Las Vegas isn’t known for its German heritage, but give us an excuse to party, and we’ll take it.
Dozens of restaurants, bars, clubs and organisations here celebrate Oktoberfest every year with special events, custom menus, specialty drinks and parties. If you’re visiting this October, they’re worth checking out.
The biggest Oktoberfest events take place at Hofbräuhaus, Las Vegas’ resident German beer hall. Built in 2004 as a perfect recreation of the original Hofbräuhaus in Munich, the bar/restaurant features communal tables, a robust atmosphere and authentic German cuisine.
Throughout the month of October, there will be live entertainment nightly, celebrity keg tapping and stein holding contests. Participants must stand in a line facing the crowd and raise a one-litre stein, which weighs 1.4kg when full, parallel with their shoulder for as long as possible. Winners take home an official Oktoberfest glass stein.
Think you’ve got what it takes? Maybe, but it’s harder than it looks. (My gym rat husband struggled to complete the contest last year.)
The city of Las Vegas and the German-American Social Club of Nevada will celebrate 3 October with a free festival downtown at the Historic Fifth Street School. Enjoy traditional German food, beer, dance and music. Oompoporama, an all-female Oompop party band, will provide the tunes, and the Las Vegas Bavarian dancers will perform. A children’s activity area will feature caricature artists, face painting, balloon artists and games.
On 9-10 October, the Golden Nugget Hotel & Casino will host its sixth annual Fall Beer Fest. The weekend will feature beer selections from more than 30 breweries, live entertainment and delicious culinary offerings. I attended last year, and it was fantastic. Good eats, great drinks and a fun crowd.

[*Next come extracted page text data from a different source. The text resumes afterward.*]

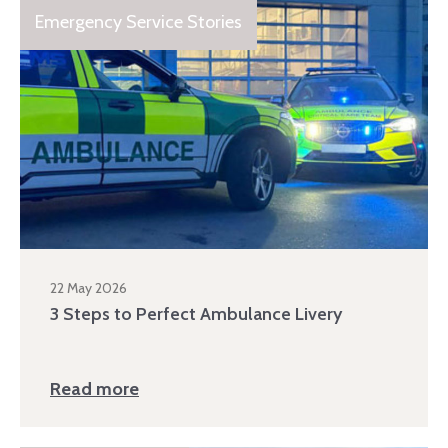
Emergency Service Stories
22 May 2026
3 Steps to Perfect Ambulance Livery
Read more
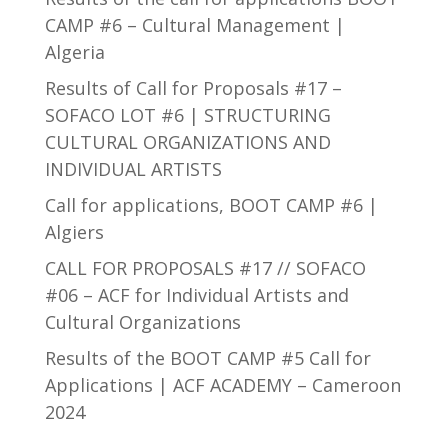
CAMP #6 – Cultural Management |
Algeria
Results of Call for Proposals #17 –
SOFACO LOT #6 | STRUCTURING
CULTURAL ORGANIZATIONS AND
INDIVIDUAL ARTISTS
Call for applications, BOOT CAMP #6 |
Algiers
CALL FOR PROPOSALS #17 // SOFACO
#06 – ACF for Individual Artists and
Cultural Organizations
Results of the BOOT CAMP #5 Call for
Applications | ACF ACADEMY – Cameroon
2024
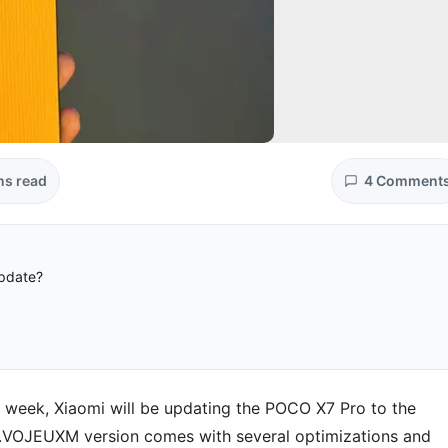
ns read
4 Comment
update?
s week, Xiaomi will be updating the POCO X7 Pro to the
.VOJEUXM version comes with several optimizations and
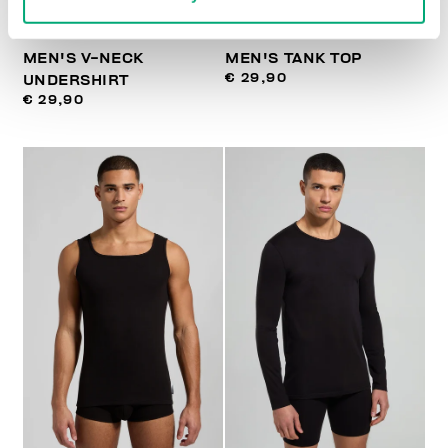
MEN'S V-NECK
MEN'S TANK TOP
€ 29,90
UNDERSHIRT
€ 29,90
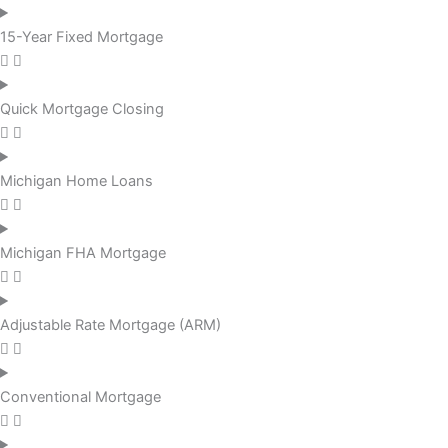
15-Year Fixed Mortgage
Quick Mortgage Closing
Michigan Home Loans
Michigan FHA Mortgage
Adjustable Rate Mortgage (ARM)
Conventional Mortgage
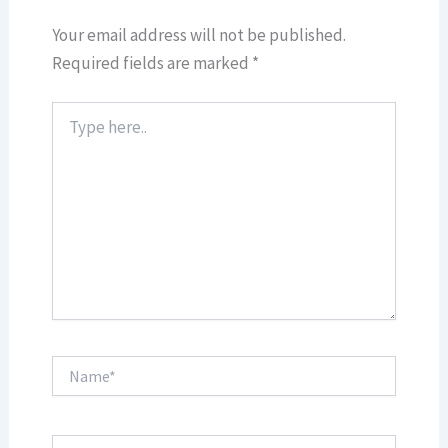
Your email address will not be published.
Required fields are marked
*
Type
here..
Name*
Email*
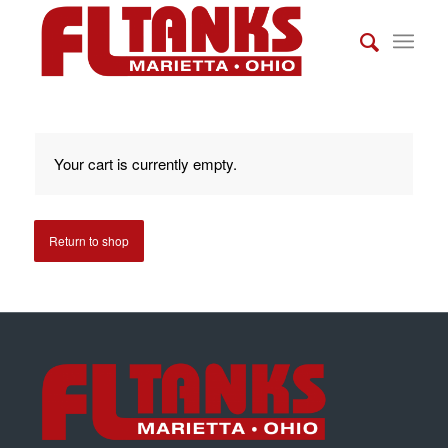
Your cart is currently empty.
Return to shop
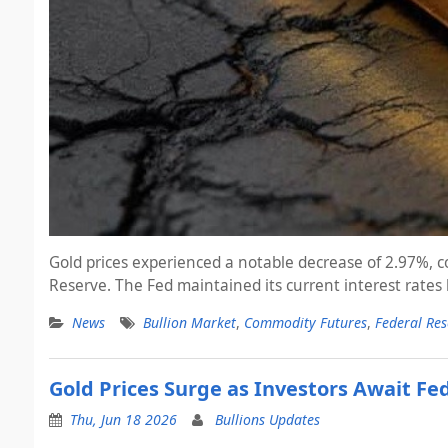
Gold prices experienced a notable decrease of 2.97%, co
Reserve. The Fed maintained its current interest rates
News
Bullion Market
,
Commodity Futures
,
Federal Res
Gold Prices Surge as Investors Await Fe
Thu, Jun 18 2026
Bullions Updates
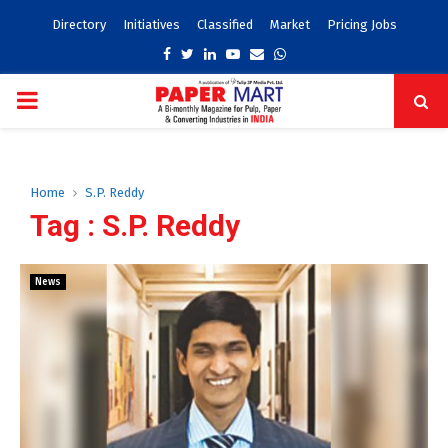
Directory
Initiatives
Classified
Market
Pricing Jobs
Facebook
Twitter
Linkedin
Youtube
Email
Whatsapp
PRIMARY
MENU
Home
S.P. Reddy
Tag : S.P. Reddy
News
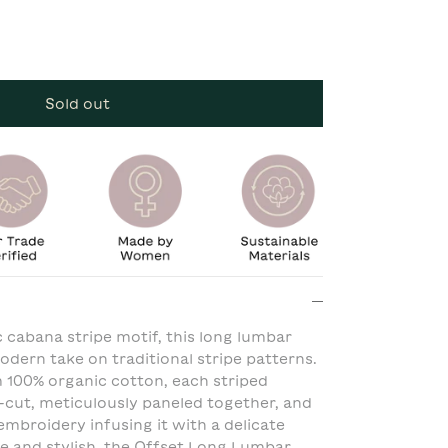
Sold out
c cabana stripe motif, this long lumbar
dern take on traditional stripe patterns.
 100% organic cotton, each striped
-cut, meticulously paneled together, and
embroidery infusing it with a delicate
ile and stylish, the Offset Long Lumbar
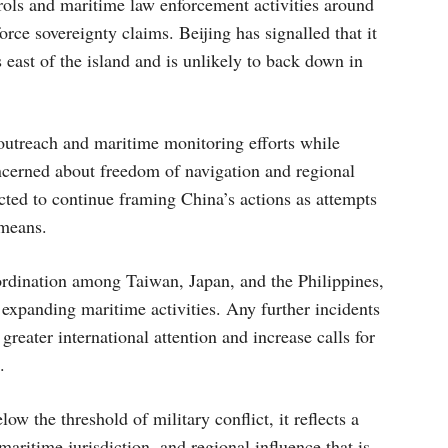
trols and maritime law enforcement activities around
force sovereignty claims. Beijing has signalled that it
s east of the island and is unlikely to back down in
outreach and maritime monitoring efforts while
ncerned about freedom of navigation and regional
ected to continue framing China’s actions as attempts
 means.
rdination among Taiwan, Japan, and the Philippines,
 expanding maritime activities. Any further incidents
reater international attention and increase calls for
.
w the threshold of military conflict, it reflects a
maritime jurisdiction, and regional influence that is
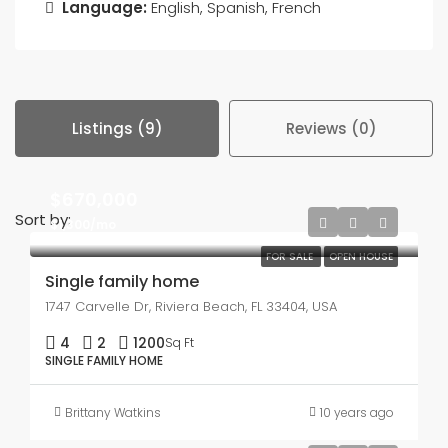
Language:
English, Spanish, French
Listings (9)
Reviews (0)
$670,000
Sort by:
$1,300/mo
FOR SALE
OPEN HOUSE
Single family home
1747 Carvelle Dr, Riviera Beach, FL 33404, USA
4
2
1200
Sq Ft
SINGLE FAMILY HOME
Brittany Watkins
10 years ago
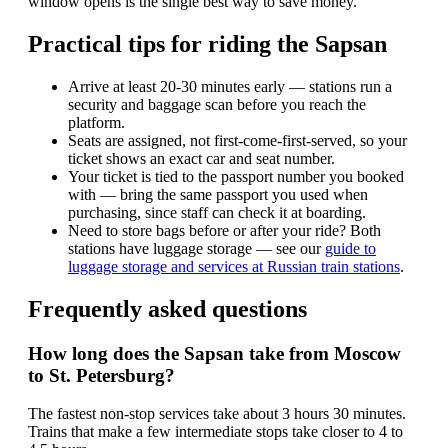
window opens is the single best way to save money.
Practical tips for riding the Sapsan
Arrive at least 20-30 minutes early — stations run a
security and baggage scan before you reach the
platform.
Seats are assigned, not first-come-first-served, so your
ticket shows an exact car and seat number.
Your ticket is tied to the passport number you booked
with — bring the same passport you used when
purchasing, since staff can check it at boarding.
Need to store bags before or after your ride? Both
stations have luggage storage — see our
guide to
luggage storage and services at Russian train stations
.
Frequently asked questions
How long does the Sapsan take from Moscow
to St. Petersburg?
The fastest non-stop services take about 3 hours 30 minutes.
Trains that make a few intermediate stops take closer to 4 to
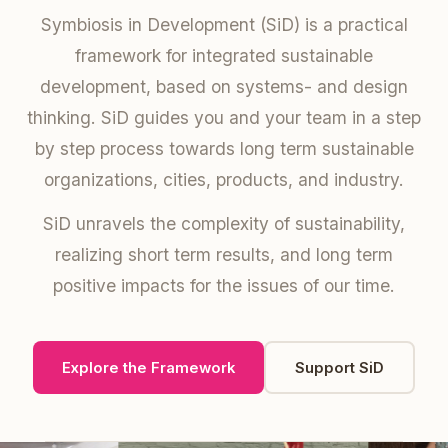
Symbiosis in Development (SiD) is a practical
framework for integrated sustainable
development, based on systems- and design
thinking. SiD guides you and your team in a step
by step process towards long term sustainable
organizations, cities, products, and industry.
SiD unravels the complexity of sustainability,
realizing short term results, and long term
positive impacts for the issues of our time.
Explore the Framework
Support SiD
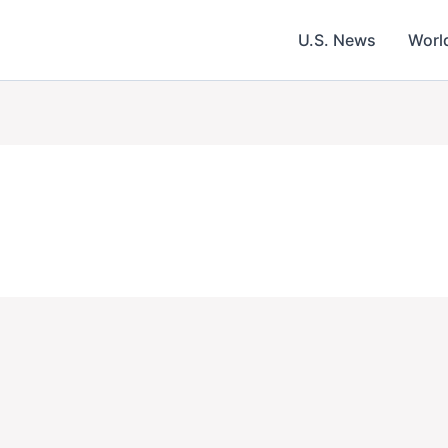
U.S. News
Worl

The kickoff to the Beer Fest is the Golden Nugget’s Oktoberfest Pool Party, with fresh pretzels, bratwursts, music, dancing, and of course, keg tapping. The best part? Admission to the pool party is free. But if you want to attend the Craft Beer Grand Tasting on 10 October, it comes at a cost of $55.
Food and beverage specialties abound in local restaurants and bars as well.
Crush, inside the MGM Grand Hotel and Casino, will feature a German-inspired pairing from 28 September through 4 October. Priced at $16, executive chef Billy DeMarco’s meal includes grilled bratwurst with house-made sauerkraut, new potatoes and Pommery mustard, paired with a Sierra Nevada Oktoberfest beer.
Shake Shack at New York-New York Hotel & Casino is celebrating with a special menu and commemorative beer stein. Fill it with Brooklyn Brewery’s Oktoberfest brew or the house ShackMeister Ale to wash down one of the seasonal specialties: the bacon cheddar bratwurst burger, a hamburger topped with a griddled bacon cheddar bratwurst ($7.59); the currywurst, a bratwurst topped with crispy beer-marinated shallots and curry ketchup ($4.99); or the Bavarian sausage served with German slaw ($4.99).
Shake Shack’s bacon cheddar bratwurst (L) and Lazy Dog’s pretzel crusted schnitzel are some of the variations of German classics on offer for Oktoberfest
Credit: Shake Shack (L); Lazy Dog Restaurant & Bar (L)
For more authentic flavours, head over to the Lazy Dog Restaurant & Bar in suburban Summerlin for a bite of schnitzel and a beer sampler. The specials run through the end of October. The pretzel-crusted schnitzel ($14.50) is divine, served with red apple and cabbage coleslaw, red potato salad and a creamy mustard sauce.
The Oktoberfest beer sampler is a battle of old world versus new. For $8.25, it features Paulaner Hefe-Weissbier, Lazy Dog Hefeweizen, Big Dog’s Brewing Dog House, Weihenstephaner Hefeweissbier Dunkel, Hofbrau Oktoberfestbier and Samuel Adams Octoberfest.
If you’re here in October, everyone has a chance to celebrate German culture.